This repository hosts an advanced Python pipeline designed for categorizing a large number of disorganized videos on a website. The pipeline streamlines the process of scraping videos from the website, processing them in a Google Cloud virtual machine, and categorizing them using machine learning techniques. It's an end-to-end solution aimed at bringing order and understanding to a previously unstructured collection of video data.
This script is responsible for scraping videos from the website and storing them in Google Cloud Storage. This ensures all videos are centrally and securely stored, making them easily accessible for further processing.
Designed to run on a Google Cloud virtual machine, this script continuously processes the stored videos until all are handled. It employs a convolutional neural network model, VGG16, to extract meaningful visual features from each video. The use of cloud computing resources allows for efficient handling of large-scale data.

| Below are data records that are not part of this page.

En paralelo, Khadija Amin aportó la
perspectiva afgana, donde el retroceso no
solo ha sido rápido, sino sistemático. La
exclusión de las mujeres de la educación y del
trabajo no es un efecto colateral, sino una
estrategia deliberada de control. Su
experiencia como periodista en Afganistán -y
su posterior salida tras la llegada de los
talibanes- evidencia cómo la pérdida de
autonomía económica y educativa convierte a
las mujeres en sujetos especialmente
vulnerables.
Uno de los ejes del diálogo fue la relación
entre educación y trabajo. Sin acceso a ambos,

After feature extraction, this module categorizes the videos based on the extracted features. It uses Principal Component Analysis (PCA) for reducing the dimensionality of the data and the KMeans clustering algorithm to categorize the videos. This step is crucial in organizing the videos into meaningful groups, making the vast array of video data more manageable and understandable.

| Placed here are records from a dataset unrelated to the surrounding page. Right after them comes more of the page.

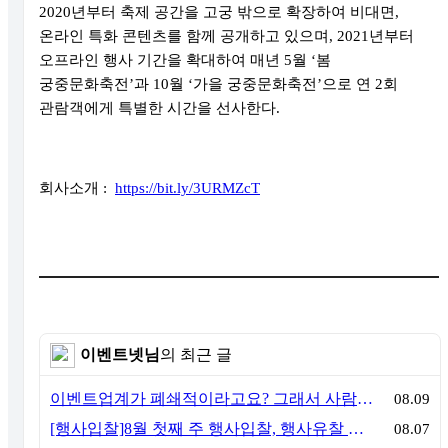
2020
년부터 축제 공간을 고궁 밖으로 확장하여 비대면
,
온라인 특화 콘텐츠를 함께 공개하고 있으며
, 2021
년부터
오프라인 행사 기간을 확대하여 매년
5
월
‘
봄
궁중문화축전
’
과
10
월
‘
가을 궁중문화축전
’
으로 연
2
회
관람객에게 특별한 시간을 선사한다
.
회사소개 :
https://bit.ly/3URMZcT
이벤트넷님
의 최근 글
이벤트업계가 폐쇄적이라고요? 그래서 사람이 안 옵니다
08.09
[행사입찰]8월 첫째 주 행사입찰, 행사유찰 결과
08.07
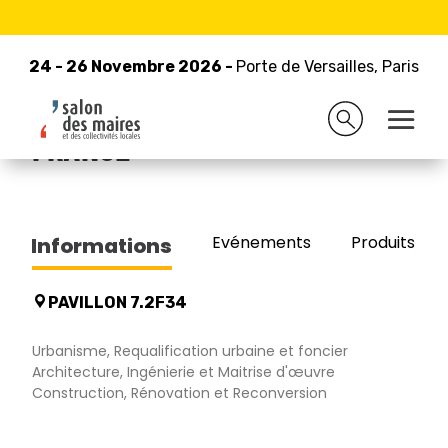
24 - 26 Novembre 2026 -
Retour à la liste des exposants
Porte de Versailles, Paris
24 - 26 Novembre 2026 -
Porte de Versailles, Paris
GROUPE HABITAT HAUTS-DE-
FRANCE
Evénements
Produits/Pro
Informations
PAVILLON 7.2F34
Urbanisme, Requalification urbaine et foncier
Architecture, Ingénierie et Maitrise d'œuvre
Construction, Rénovation et Reconversion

The project is built using:
-BeautifulSoup for web scraping
-OpenCV (cv2) for handling videos
-TensorFlow for visual feature extraction
-Scikit-Learn for machine learning tasks
-Google Cloud services for scalable data storage and processing
-Pandas and NumPy for data manipulation
The primary goal of this project is to get an overview of a chaotic collection of videos on a website and being able to categorize them by content/visual features. By doing so, it provides a structured and accessible way to handle and analyze video content.